Exercise requirements: Format every text line in the items below as a Markdown table with the columns Row and Line, numbering the rows and skipping blank lines. Leave the pictures out of the answer.

Collected data entries:
##########

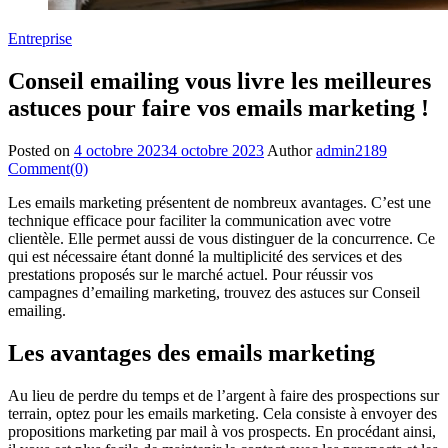
Entreprise
Conseil emailing vous livre les meilleures
astuces pour faire vos emails marketing !
Posted on
4 octobre 2023
4 octobre 2023
Author
admin2189
Comment(0)
Les emails marketing présentent de nombreux avantages. C’est une
technique efficace pour faciliter la communication avec votre
clientèle. Elle permet aussi de vous distinguer de la concurrence. Ce
qui est nécessaire étant donné la multiplicité des services et des
prestations proposés sur le marché actuel. Pour réussir vos
campagnes d’emailing marketing, trouvez des astuces sur Conseil
emailing.
Les avantages des emails marketing
Au lieu de perdre du temps et de l’argent à faire des prospections sur
terrain, optez pour les emails marketing. Cela consiste à envoyer des
propositions marketing par mail à vos prospects. En procédant ainsi,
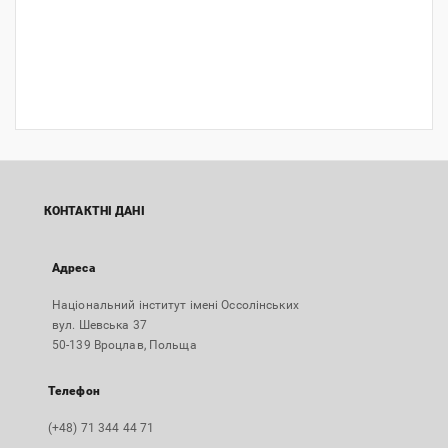
КОНТАКТНІ ДАНІ
Адреса
Національний інститут імені Оссолінських
вул. Шевська 37
50-139 Вроцлав, Польща
Телефон
(+48) 71 344 44 71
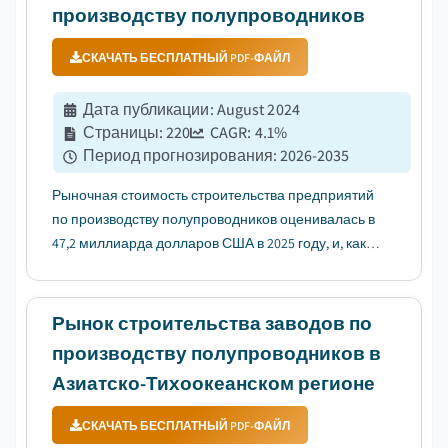
производству полупроводников
СКАЧАТЬ БЕСПЛАТНЫЙ PDF-ФАЙЛ
Дата публикации
:
August 2024
Страницы
:
220
CAGR:
4.1
%
Период прогнозирования
:
2026-2035
Рыночная стоимость строительства предприятий
по производству полупроводников оценивалась в
47,2 миллиарда долларов США в 2025 году, и, как
ожидается, будет расти с совокупным годовым
темпом роста (CAGR) 4,1% в период с 2026 по 2035
год, что обусловлено инициативами по релокации
Рынок строительства заводов по
и диверсификации цепо...
производству полупроводников в
Азиатско-Тихоокеанском регионе
СКАЧАТЬ БЕСПЛАТНЫЙ PDF-ФАЙЛ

##########

Your response:
| Row | Line |
|---|---|
| 1 | Entreprise |
| 2 | Conseil emailing vous livre les meilleures |
| 3 | astuces pour faire vos emails marketing ! |
| 4 | Posted on |
| 5 | 4 octobre 2023 |
| 6 | 4 octobre 2023 |
| 7 | Author |
| 8 | admin2189 |
| 9 | Comment(0) |
| 10 | Les emails marketing présentent de nombreux avantages. C’est une |
| 11 | technique efficace pour faciliter la communication avec votre |
| 12 | clientèle. Elle permet aussi de vous distinguer de la concurrence. Ce |
| 13 | qui est nécessaire étant donné la multiplicité des services et des |
| 14 | prestations proposés sur le marché actuel. Pour réussir vos |
| 15 | campagnes d’emailing marketing, trouvez des astuces sur Conseil |
| 16 | emailing. |
| 17 | Les avantages des emails marketing |
| 18 | Au lieu de perdre du temps et de l’argent à faire des prospections sur |
| 19 | terrain, optez pour les emails marketing. Cela consiste à envoyer des |
| 20 | propositions marketing par mail à vos prospects. En procédant ainsi, |
| 21 | КОНТАКТНІ ДАНІ |
| 22 | Адреса |
| 23 | Національний інститут імені Оссолінських |
| 24 | вул. Шевська 37 |
| 25 | 50-139 Вроцлав, Польща |
| 26 | Телефон |
| 27 | (+48) 71 344 44 71 |
| 28 | производству полупроводников |
| 29 | СКАЧАТЬ БЕСПЛАТНЫЙ PDF-ФАЙЛ |
| 30 | Дата публикации |
| 31 | : |
| 32 | August 2024 |
| 33 | Страницы |
| 34 | : |
| 35 | 220 |
| 36 | CAGR: |
| 37 | 4.1 |
| 38 | % |
| 39 | Период прогнозирования |
| 40 | : |
| 41 | 2026-2035 |
| 42 | Рыночная стоимость строительства предприятий |
| 43 | по производству полупроводников оценивалась в |
| 44 | 47,2 миллиарда долларов США в 2025 году, и, как |
| 45 | ожидается, будет расти с совокупным годовым |
| 46 | темпом роста (CAGR) 4,1% в период с 2026 по 2035 |
| 47 | год, что обусловлено инициативами по релокации |
| 48 | Рынок строительства заводов по |
| 49 | и диверсификации цепо... |
| 50 | производству полупроводников в |
| 51 | Азиатско-Тихоокеанском регионе |
| 52 | СКАЧАТЬ БЕСПЛАТНЫЙ PDF-ФАЙЛ |